- WHAT THE EXERCISE ASKS:
The answer is all of the data repeated exactly, with each picture omitted.

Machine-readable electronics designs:
BEGIN

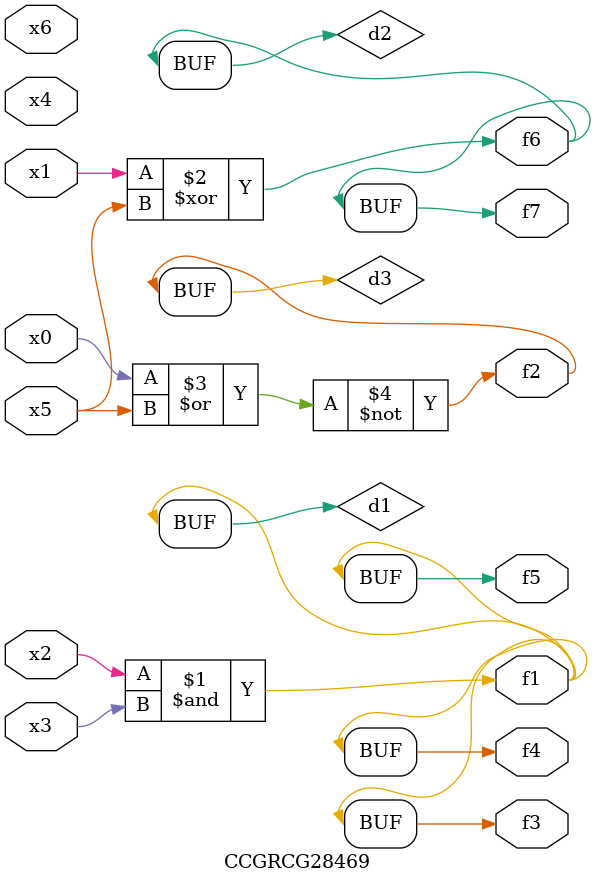
<source format=v>
module CCGRCG28469(
	input x0, x1, x2, x3, x4, x5, x6,
	output f1, f2, f3, f4, f5, f6, f7
);

	wire d1, d2, d3;

	and (d1, x2, x3);
	xor (d2, x1, x5);
	nor (d3, x0, x5);
	assign f1 = d1;
	assign f2 = d3;
	assign f3 = d1;
	assign f4 = d1;
	assign f5 = d1;
	assign f6 = d2;
	assign f7 = d2;
endmodule

</source>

END

- SOLUTION FOR THIS TASK:
<source format=v>
module CCGRCG28469(
	input x0, x1, x2, x3, x4, x5, x6,
	output f1, f2, f3, f4, f5, f6, f7
);

	wire d1, d2, d3;

	and (d1, x2, x3);
	xor (d2, x1, x5);
	nor (d3, x0, x5);
	assign f1 = d1;
	assign f2 = d3;
	assign f3 = d1;
	assign f4 = d1;
	assign f5 = d1;
	assign f6 = d2;
	assign f7 = d2;
endmodule

</source>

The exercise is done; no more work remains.